Betfred has decided to part ways with 25 of its betting shops, selling them to competitor Stan James for a tidy sum of £5 million. The decision to sell these shops stems from what the company says are ‘competition concerns’ resulting from their purchase of Tote last year.
The deal also came after the UK Office of Fair Trading made a ruling saying that there were 25 locations that “offered a significant reduction in choice of betting shops from consumers.”
It should be pointed out that when Betfred won the rights to Tote after a bid of £265 million, it also acquired 517 of the latter’s shops. Of this number, the OFT identified that 25 of these shops lay in close proximity to Betfred betting shops, thus phrasing it in the context of having a significant reduction in choices for consumers. Having Betfred and Tote shops be skipping distances away from each other apparently isn’t conducive to fair competition for other betting shops.
The transaction between Betfred and Stan James is still subject to public consultation, but it shouldn’t come across any setbacks from the OFT who has already said that it is “minded to accept the proposal put forward by Betfred”, according to Totallygaming.com.
Meanwhile, not everybody appears to be weeping over the results of Euro 2012. Betting exchange Betfair, for one, is all smiles after announcing that it had enjoyed an increased revenue of 18% from core operations in the past two months. It’s a number that was piggy-backed by the enormous amount of action laid on Euro 2012, accounting for about a third of the spike in revenue.

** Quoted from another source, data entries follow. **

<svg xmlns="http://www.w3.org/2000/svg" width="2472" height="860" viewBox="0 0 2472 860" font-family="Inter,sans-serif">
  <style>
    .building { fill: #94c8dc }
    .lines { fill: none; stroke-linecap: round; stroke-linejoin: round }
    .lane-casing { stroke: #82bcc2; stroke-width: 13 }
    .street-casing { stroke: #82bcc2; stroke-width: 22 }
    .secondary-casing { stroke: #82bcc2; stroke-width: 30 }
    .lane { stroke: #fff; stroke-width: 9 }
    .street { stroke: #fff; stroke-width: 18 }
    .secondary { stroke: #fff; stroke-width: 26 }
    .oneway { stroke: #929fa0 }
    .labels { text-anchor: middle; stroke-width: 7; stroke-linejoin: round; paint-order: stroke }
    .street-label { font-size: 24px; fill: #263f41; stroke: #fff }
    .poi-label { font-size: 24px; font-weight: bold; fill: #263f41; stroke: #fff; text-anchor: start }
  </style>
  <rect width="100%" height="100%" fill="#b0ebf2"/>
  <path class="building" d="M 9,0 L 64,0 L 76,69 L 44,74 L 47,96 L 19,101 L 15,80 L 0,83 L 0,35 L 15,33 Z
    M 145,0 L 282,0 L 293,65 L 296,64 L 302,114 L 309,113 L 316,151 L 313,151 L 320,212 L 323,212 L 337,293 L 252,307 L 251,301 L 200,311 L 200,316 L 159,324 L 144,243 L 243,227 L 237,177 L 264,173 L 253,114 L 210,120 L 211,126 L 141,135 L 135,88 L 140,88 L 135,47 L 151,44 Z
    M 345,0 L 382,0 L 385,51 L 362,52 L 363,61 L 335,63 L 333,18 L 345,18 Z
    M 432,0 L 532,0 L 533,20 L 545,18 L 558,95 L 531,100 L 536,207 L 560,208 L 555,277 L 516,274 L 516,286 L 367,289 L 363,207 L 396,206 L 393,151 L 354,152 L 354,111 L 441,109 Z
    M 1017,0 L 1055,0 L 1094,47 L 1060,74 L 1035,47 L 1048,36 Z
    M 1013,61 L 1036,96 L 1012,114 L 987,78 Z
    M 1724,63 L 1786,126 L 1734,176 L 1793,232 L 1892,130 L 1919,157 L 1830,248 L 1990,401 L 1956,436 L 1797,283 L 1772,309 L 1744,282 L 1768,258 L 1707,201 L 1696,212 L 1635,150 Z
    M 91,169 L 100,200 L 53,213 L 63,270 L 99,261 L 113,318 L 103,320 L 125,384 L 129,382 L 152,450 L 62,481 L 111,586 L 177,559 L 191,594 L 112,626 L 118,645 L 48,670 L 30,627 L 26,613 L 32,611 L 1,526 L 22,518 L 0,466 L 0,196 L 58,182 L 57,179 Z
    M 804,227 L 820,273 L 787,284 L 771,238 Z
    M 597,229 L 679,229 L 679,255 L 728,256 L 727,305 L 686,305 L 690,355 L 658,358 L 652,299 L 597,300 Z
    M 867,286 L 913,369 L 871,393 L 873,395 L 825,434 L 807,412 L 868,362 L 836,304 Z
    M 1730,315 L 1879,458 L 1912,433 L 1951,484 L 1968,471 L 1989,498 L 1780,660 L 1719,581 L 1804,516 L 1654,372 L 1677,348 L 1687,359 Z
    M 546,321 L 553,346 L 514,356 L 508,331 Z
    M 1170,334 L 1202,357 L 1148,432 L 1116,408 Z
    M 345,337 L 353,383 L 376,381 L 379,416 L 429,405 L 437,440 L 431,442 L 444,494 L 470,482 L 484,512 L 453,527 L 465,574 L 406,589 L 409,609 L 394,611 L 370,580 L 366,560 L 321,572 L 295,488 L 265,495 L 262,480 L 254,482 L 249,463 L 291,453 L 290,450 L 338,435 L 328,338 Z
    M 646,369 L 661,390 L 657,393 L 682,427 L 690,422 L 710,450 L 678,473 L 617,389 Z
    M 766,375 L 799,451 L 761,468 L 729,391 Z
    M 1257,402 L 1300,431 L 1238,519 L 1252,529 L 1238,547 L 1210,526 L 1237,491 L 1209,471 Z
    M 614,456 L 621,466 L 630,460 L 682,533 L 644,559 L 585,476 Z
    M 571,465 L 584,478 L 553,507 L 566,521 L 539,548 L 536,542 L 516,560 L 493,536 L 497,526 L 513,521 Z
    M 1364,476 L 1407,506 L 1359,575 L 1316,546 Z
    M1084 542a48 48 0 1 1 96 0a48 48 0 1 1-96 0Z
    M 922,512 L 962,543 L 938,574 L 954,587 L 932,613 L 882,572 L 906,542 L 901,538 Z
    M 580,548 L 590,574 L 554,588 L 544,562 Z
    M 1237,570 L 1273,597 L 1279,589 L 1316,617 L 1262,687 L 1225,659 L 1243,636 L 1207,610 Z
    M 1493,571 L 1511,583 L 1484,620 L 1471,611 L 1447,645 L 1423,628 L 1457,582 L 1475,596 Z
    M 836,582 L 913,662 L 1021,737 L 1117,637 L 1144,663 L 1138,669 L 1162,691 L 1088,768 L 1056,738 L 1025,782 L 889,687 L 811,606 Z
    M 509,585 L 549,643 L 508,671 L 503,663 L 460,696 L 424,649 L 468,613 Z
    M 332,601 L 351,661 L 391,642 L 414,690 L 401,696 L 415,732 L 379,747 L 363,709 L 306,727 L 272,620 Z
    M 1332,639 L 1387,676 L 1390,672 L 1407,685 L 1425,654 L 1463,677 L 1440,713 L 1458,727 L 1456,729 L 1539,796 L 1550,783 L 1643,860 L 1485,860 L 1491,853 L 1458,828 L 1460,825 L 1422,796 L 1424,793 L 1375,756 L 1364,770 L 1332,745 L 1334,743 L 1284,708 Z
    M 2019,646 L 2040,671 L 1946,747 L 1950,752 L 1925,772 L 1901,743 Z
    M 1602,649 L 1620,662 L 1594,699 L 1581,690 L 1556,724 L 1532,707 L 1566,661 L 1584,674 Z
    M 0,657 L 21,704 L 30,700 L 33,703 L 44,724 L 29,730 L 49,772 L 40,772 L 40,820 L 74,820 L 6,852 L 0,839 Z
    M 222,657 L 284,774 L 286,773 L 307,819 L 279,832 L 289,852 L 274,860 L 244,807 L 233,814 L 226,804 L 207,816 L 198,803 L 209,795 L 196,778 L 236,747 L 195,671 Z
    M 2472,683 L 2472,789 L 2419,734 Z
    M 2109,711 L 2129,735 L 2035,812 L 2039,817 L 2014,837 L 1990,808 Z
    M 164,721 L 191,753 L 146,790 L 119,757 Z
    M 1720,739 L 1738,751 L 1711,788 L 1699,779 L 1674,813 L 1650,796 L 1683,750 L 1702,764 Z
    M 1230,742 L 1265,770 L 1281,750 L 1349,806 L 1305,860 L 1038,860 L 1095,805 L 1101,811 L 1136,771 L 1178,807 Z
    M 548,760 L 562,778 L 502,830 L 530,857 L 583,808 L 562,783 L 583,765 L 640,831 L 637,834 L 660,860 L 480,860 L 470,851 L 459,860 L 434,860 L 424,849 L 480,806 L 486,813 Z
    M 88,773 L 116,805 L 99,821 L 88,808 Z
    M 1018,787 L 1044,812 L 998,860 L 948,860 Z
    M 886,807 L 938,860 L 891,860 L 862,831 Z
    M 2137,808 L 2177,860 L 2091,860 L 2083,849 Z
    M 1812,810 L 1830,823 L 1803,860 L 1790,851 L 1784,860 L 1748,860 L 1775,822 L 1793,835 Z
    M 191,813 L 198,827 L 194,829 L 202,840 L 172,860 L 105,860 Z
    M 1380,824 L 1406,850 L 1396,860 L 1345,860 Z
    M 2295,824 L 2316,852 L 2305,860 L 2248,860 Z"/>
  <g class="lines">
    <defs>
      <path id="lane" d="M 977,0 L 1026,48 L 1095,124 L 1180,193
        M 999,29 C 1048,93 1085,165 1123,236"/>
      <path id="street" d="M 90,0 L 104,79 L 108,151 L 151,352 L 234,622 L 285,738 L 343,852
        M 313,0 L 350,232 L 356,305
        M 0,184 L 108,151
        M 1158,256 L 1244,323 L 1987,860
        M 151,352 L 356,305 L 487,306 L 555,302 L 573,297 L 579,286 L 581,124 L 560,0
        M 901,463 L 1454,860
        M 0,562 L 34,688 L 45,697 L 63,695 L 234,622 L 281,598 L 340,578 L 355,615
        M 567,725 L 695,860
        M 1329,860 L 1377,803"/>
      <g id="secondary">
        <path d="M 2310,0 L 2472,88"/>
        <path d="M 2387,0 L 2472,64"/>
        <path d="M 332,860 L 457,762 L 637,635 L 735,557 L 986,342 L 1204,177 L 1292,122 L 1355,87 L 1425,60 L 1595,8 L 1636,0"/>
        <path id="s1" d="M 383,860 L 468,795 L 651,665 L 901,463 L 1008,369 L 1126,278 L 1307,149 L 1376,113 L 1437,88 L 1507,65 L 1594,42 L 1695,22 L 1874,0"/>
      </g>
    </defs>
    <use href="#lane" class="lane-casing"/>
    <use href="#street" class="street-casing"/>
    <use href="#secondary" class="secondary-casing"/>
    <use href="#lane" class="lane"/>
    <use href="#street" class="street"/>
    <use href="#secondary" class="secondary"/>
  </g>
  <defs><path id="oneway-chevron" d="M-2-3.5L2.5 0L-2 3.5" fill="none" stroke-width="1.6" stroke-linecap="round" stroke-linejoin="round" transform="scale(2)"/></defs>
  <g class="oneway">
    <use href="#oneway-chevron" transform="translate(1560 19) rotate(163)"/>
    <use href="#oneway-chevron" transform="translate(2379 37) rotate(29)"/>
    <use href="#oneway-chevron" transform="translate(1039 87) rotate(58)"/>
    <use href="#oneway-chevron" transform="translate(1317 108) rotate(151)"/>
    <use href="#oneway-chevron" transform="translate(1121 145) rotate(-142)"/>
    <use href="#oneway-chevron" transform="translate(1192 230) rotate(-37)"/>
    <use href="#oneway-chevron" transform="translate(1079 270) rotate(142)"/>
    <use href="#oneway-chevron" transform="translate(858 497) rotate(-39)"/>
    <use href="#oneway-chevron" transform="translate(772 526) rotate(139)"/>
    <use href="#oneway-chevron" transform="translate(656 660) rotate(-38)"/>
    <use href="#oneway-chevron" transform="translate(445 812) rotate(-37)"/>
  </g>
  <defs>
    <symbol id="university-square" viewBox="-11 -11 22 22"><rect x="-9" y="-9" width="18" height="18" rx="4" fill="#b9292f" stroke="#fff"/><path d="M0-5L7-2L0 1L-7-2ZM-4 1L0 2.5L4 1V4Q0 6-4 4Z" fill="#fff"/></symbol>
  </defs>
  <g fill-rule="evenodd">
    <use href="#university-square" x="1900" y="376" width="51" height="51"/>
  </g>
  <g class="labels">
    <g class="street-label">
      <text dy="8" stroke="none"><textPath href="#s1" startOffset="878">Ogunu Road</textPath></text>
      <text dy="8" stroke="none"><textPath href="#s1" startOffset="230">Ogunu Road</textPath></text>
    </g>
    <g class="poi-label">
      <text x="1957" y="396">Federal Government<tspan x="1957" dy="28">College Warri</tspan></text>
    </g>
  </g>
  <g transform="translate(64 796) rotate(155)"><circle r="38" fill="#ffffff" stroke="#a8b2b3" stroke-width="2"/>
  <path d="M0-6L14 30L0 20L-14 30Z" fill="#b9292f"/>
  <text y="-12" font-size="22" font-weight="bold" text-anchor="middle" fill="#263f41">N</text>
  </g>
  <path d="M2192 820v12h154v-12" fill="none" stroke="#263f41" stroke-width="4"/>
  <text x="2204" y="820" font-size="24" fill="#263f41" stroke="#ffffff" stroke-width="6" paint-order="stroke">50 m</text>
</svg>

Betfair interim chief executive Stephen Morana divulged that Euro 2012 saw more betting action than the company imagined, even eclipsing betting activity taken during the 2010 World Cup. Morana pointed to the strong interest generated by the tournament while also explaining that action was heavily aided by the convenience of mobile betting that came as a result of Betfair producing its own Euro 2012 mobile app.

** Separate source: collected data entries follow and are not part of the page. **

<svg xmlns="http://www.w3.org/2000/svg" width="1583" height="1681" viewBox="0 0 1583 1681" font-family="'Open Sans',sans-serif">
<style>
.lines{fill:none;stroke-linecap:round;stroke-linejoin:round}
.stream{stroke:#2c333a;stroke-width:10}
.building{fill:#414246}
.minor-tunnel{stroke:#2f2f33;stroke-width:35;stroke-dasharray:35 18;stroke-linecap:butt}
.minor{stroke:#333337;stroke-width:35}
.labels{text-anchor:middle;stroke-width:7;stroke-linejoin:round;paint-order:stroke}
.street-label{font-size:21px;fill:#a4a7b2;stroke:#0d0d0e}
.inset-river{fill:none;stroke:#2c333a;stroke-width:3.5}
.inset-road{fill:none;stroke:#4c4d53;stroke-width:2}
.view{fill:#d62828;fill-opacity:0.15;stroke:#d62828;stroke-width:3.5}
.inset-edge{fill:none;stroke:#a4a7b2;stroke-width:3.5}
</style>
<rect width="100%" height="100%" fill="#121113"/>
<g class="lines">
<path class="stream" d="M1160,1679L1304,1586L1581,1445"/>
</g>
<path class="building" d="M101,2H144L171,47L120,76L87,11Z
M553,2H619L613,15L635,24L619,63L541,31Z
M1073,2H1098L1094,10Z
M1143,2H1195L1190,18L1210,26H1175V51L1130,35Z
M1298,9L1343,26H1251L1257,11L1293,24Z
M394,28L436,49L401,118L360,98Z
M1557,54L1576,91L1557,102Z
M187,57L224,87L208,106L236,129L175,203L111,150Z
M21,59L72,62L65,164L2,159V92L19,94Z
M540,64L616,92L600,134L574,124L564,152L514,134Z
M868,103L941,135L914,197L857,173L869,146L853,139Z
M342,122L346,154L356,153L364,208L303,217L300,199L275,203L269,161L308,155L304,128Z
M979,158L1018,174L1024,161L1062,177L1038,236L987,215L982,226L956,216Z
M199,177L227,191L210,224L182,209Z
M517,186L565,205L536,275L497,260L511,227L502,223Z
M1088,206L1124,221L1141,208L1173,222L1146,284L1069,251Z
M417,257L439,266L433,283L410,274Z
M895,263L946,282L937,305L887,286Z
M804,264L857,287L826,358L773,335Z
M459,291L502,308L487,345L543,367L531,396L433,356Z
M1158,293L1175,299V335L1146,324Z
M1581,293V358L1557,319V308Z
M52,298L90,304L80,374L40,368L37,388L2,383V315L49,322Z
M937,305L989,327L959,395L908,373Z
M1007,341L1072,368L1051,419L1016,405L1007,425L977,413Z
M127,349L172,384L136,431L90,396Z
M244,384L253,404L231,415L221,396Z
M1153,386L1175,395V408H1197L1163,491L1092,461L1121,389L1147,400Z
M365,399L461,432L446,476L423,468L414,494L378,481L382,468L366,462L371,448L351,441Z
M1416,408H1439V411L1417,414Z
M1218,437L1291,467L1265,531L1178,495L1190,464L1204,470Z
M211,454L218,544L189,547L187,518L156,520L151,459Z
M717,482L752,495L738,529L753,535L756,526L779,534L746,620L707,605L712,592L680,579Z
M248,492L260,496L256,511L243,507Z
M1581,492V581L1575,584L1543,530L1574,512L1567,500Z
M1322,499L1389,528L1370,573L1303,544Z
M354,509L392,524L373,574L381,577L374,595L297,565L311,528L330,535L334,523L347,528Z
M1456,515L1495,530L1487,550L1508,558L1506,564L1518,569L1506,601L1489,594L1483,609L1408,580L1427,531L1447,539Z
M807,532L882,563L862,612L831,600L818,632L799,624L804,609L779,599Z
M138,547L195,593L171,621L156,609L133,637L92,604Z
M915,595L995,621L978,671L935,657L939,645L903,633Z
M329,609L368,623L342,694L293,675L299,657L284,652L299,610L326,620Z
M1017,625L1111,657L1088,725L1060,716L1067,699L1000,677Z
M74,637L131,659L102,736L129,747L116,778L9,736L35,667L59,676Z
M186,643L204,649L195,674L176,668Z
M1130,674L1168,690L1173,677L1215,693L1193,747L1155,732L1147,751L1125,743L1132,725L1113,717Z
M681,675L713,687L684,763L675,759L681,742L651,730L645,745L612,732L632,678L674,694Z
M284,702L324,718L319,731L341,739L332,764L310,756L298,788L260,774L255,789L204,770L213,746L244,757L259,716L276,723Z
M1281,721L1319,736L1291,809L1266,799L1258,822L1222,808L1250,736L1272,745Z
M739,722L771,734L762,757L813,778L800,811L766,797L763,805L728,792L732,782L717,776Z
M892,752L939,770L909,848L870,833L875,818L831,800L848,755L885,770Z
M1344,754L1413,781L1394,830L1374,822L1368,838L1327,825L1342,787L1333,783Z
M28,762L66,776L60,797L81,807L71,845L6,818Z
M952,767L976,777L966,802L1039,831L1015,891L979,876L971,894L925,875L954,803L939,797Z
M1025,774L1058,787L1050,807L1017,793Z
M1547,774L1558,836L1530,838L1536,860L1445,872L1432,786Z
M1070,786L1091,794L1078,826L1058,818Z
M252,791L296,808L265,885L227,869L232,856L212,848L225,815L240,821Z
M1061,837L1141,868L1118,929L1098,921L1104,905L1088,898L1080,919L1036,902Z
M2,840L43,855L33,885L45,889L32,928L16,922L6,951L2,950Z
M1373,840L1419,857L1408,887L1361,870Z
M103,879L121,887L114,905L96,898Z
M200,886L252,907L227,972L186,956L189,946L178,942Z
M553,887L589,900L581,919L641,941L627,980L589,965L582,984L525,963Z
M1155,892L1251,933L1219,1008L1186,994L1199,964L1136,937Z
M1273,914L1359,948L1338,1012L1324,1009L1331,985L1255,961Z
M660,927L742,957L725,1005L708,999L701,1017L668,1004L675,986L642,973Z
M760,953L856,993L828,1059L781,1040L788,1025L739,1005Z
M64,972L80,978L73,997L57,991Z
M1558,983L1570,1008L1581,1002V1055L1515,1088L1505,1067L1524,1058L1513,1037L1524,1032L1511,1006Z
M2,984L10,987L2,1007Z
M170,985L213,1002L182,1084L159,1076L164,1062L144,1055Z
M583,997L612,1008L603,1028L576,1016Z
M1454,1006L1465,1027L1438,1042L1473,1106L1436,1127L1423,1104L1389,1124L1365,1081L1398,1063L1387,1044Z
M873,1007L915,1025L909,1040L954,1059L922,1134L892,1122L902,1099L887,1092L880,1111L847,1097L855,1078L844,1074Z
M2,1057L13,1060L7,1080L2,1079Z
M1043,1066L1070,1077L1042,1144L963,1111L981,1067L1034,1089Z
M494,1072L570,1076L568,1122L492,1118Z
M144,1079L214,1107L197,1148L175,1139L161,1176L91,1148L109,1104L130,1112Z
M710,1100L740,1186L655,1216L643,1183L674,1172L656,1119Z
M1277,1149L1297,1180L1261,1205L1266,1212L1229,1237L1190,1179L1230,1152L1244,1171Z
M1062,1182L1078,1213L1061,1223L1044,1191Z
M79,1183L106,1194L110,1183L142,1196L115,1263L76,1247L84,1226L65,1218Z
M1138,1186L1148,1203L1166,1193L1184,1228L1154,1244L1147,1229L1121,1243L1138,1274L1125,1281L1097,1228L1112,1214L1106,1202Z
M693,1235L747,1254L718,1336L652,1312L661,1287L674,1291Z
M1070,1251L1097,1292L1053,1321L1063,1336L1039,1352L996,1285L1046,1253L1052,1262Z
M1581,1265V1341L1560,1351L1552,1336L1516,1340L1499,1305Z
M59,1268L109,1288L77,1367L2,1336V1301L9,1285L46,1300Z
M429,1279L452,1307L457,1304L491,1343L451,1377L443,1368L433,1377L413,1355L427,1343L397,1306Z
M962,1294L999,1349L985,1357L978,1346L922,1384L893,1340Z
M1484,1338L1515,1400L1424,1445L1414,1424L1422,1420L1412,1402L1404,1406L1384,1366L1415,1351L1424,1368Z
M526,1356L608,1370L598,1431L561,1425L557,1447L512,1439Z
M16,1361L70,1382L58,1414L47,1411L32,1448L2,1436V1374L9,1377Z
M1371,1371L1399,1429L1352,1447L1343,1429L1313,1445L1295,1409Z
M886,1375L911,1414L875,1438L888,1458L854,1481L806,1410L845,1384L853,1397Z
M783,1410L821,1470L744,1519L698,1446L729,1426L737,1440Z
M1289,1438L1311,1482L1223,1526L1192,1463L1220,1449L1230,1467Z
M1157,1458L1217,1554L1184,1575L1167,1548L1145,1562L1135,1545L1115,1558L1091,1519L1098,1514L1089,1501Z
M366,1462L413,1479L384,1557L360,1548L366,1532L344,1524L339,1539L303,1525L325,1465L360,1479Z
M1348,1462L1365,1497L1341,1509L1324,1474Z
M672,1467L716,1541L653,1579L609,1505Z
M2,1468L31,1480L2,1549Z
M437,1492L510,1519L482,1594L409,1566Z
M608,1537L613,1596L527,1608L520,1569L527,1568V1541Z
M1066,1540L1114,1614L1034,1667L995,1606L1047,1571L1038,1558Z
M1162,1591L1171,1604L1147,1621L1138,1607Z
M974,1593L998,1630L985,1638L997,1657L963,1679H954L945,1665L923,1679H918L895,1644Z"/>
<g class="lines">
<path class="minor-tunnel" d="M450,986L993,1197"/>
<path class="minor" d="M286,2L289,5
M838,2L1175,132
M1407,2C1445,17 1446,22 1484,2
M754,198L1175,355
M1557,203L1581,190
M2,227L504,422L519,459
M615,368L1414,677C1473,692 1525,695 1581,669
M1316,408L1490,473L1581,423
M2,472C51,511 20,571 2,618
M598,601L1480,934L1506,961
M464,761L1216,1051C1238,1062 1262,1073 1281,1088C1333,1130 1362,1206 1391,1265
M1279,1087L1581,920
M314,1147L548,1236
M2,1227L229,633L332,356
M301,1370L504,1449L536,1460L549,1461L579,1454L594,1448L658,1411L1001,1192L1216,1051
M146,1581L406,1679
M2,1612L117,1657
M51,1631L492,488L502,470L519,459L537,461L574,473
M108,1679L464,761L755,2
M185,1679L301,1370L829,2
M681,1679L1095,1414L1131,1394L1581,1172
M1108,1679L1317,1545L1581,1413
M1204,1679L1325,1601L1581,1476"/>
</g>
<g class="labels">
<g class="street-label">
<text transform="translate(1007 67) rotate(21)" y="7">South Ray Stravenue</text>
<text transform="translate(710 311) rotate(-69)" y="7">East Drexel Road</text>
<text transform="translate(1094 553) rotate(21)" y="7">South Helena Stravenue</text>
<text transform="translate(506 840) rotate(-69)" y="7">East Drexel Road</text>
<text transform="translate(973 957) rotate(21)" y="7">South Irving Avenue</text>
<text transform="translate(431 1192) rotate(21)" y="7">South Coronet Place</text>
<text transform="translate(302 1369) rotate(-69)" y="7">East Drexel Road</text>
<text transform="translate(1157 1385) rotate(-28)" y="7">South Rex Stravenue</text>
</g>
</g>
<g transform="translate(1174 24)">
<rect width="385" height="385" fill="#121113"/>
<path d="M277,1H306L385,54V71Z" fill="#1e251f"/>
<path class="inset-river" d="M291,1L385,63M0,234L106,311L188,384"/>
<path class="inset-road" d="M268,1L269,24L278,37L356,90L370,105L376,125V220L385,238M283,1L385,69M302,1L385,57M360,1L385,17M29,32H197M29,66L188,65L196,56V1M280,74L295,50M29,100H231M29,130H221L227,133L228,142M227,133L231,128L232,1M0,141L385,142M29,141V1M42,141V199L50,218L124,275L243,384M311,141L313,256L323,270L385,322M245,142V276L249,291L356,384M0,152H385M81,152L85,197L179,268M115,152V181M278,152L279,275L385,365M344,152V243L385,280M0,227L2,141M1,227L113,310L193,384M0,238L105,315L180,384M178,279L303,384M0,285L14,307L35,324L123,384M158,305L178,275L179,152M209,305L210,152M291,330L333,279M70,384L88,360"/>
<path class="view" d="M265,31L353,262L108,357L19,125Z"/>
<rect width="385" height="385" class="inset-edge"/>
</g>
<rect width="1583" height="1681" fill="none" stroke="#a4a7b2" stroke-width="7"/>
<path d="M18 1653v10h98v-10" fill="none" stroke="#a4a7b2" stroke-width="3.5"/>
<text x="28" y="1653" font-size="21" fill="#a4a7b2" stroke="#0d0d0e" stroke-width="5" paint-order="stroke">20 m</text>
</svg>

As quoted on Totallygaming.com, Betfair chief technology officer Tony McAlister said: “There is a substantial uplift per customer because they bet more with their mobile products than they do online.”
“Sitting in front of one of these Euro 2012 matches with your iPad on your lap really increases the betting that customers are doing,” he adds.
Maybe BetVictor should’ve thought about doing the same thing; at least instead of waging their lot on a promotion that hinged on the premise that the tournament favorites – and defending champions – weren’t as good as the betting company thought it would be.